- [TASK] Pull out each line of the data below that includes the string "Rendered" and copy it unchanged.

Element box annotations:
= = = = = = =
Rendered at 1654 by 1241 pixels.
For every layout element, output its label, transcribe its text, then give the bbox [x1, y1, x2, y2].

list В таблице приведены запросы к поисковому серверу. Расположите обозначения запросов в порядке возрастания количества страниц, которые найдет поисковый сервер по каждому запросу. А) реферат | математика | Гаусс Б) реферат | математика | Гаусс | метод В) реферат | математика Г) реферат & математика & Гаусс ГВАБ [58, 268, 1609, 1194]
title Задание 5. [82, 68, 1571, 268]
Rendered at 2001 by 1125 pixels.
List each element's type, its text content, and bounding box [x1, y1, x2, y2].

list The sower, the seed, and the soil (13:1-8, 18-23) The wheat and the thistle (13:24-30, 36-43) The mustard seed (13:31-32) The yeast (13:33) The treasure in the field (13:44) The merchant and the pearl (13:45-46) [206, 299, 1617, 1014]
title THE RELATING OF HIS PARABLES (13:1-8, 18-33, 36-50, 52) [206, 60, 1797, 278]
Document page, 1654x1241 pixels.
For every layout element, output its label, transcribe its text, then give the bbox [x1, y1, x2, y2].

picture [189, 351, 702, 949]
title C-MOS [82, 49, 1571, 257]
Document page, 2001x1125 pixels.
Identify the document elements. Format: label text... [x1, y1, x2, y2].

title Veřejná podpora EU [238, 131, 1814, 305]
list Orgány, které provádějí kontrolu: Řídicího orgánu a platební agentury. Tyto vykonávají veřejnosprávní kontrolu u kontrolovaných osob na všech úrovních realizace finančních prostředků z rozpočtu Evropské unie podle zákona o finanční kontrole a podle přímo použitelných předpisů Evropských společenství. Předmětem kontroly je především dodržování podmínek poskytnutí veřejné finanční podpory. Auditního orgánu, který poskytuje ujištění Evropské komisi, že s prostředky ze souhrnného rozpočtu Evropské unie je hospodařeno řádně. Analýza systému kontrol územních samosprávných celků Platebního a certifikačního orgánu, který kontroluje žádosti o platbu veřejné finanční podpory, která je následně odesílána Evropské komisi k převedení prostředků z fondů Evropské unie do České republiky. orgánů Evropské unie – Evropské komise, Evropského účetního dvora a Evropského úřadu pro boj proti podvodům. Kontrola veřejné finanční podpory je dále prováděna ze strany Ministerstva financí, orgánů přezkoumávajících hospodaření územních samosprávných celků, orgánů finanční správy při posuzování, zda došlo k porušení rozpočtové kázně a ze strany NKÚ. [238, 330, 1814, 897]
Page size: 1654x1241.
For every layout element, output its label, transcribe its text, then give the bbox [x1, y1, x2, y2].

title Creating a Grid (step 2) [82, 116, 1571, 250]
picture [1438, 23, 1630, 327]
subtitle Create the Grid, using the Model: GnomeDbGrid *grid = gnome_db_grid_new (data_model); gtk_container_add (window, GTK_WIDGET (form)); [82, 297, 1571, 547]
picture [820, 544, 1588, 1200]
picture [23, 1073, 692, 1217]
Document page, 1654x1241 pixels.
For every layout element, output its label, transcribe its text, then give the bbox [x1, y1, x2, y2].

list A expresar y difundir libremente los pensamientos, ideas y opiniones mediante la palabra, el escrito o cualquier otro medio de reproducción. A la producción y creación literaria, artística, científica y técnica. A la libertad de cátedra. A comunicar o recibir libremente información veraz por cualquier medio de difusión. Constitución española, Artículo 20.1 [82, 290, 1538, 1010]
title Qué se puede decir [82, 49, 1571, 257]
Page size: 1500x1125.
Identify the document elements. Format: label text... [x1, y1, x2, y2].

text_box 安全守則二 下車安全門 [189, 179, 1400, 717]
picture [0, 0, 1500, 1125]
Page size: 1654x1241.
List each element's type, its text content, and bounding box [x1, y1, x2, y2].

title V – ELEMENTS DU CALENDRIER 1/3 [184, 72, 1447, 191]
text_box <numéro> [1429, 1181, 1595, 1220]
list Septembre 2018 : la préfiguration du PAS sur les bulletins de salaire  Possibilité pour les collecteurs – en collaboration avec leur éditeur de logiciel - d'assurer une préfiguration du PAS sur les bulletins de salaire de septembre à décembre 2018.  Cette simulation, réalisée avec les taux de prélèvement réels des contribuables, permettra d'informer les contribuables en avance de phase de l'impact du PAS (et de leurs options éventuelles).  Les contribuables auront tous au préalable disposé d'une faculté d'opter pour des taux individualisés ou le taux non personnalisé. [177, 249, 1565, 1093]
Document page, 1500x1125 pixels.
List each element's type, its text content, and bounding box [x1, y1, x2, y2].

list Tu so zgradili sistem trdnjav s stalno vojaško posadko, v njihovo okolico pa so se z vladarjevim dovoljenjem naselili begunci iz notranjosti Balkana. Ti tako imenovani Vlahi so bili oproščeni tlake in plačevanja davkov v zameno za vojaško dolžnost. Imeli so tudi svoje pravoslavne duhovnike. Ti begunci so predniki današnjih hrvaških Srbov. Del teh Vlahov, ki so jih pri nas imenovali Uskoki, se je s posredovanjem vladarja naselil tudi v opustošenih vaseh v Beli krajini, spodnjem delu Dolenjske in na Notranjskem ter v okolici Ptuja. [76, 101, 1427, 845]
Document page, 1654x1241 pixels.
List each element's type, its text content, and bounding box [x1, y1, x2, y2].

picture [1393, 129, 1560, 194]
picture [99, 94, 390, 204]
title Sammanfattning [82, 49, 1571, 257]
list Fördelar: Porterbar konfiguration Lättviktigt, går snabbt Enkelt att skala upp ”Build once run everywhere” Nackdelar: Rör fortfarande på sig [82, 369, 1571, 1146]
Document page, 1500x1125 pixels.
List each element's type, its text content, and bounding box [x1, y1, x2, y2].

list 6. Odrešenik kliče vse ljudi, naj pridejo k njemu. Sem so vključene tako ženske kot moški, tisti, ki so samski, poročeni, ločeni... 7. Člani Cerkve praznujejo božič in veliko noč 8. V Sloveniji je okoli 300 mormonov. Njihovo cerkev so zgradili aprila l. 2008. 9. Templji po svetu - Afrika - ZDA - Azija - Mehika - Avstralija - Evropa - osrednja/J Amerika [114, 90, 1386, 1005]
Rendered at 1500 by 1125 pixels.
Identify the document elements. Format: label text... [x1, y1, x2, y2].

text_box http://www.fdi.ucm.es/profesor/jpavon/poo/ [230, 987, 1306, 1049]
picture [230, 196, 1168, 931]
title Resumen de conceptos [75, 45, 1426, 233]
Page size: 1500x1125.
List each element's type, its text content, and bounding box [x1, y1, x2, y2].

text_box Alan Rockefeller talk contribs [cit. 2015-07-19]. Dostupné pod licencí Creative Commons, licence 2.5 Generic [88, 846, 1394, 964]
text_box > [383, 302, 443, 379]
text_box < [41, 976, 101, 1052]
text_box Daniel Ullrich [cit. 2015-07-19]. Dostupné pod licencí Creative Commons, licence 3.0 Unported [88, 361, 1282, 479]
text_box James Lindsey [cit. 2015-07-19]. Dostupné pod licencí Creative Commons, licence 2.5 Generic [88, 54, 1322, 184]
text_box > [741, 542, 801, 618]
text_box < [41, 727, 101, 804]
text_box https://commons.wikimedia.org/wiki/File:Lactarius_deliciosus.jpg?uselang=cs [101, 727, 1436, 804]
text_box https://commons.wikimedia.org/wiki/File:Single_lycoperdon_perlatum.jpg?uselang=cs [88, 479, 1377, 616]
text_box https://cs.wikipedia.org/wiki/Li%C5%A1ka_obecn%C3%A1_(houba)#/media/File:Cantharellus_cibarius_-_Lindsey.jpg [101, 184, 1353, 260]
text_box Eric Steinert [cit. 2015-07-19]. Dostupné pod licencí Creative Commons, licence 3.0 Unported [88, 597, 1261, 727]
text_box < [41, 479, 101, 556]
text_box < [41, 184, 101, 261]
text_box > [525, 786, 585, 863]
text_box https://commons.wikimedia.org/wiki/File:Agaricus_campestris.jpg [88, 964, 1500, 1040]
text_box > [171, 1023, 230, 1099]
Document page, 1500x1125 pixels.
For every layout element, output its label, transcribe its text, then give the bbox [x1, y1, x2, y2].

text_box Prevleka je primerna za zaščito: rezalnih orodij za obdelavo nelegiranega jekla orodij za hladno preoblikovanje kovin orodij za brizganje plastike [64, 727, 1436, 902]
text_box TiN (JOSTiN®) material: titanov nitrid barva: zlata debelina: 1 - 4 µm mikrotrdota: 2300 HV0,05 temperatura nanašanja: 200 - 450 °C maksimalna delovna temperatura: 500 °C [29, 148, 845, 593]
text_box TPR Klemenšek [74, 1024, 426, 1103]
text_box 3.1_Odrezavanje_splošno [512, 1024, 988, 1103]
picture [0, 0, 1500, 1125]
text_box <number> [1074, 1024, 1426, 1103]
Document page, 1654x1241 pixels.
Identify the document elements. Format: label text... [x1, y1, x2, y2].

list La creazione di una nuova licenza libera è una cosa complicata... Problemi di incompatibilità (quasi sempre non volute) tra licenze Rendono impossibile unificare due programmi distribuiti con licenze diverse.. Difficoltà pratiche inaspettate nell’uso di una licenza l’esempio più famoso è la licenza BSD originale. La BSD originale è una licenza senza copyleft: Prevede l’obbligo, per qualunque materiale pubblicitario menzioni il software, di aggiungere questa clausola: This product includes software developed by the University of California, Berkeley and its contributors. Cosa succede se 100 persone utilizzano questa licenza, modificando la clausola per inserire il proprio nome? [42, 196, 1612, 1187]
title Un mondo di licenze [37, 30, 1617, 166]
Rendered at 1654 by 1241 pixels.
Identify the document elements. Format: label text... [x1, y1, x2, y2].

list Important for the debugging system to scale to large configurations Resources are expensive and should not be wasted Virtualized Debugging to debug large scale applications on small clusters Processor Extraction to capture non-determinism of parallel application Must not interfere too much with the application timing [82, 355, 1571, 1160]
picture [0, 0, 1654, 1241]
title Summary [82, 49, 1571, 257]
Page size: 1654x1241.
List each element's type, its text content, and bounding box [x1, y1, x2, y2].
= = = = = = =
- [THE ANSWER]
Rendered at 1654 by 1241 pixels.
Rendered at 2001 by 1125 pixels.
Rendered at 1500 by 1125 pixels.
Rendered at 1654 by 1241 pixels.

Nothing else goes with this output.